At what age does a child reach their final height?
Girls typically reach their adult height between ages 14-16, while boys continue growing until 16-18, with some adding small amounts of height until age 20. The timing depends largely on when puberty begins — earlier puberty generally means an earlier end to growth.
Can nutrition affect how tall my child will be?
Yes. Nutrition accounts for 20-40% of height variation. Adequate protein, calcium, vitamin D, and zinc are essential for reaching genetic potential. Children who experience malnutrition during growth periods may not reach their predicted height. Conversely, improved nutrition compared to parents' childhood can lead to exceeding predictions.
Does the formula work for adopted children?
The mid-parental height method requires biological parent heights.

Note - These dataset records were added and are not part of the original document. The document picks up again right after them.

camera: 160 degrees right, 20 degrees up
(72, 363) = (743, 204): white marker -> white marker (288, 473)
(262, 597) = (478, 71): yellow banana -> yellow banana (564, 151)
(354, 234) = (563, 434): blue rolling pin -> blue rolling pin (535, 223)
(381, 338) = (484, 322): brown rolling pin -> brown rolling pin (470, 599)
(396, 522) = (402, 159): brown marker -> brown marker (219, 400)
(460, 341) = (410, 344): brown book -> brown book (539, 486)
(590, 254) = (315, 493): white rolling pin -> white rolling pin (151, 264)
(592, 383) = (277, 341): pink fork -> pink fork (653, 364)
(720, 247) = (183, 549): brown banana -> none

For adopted children without biological parent information, pediatricians rely on growth charts and bone age assessments to estimate adult height potential. The Khamis-Roche method uses the child's current height, weight, and age along with parent heights and is considered more accurate for individual predictions.
My child seems shorter than predicted. Should I be concerned?
Not necessarily. Growth follows a curve, and children grow at different rates. A child at the 25th percentile who stays consistently at the 25th percentile is growing normally. Concern arises if a child crosses percentile lines downward or falls below the 3rd percentile. Consult your pediatrician if growth seems to have stalled.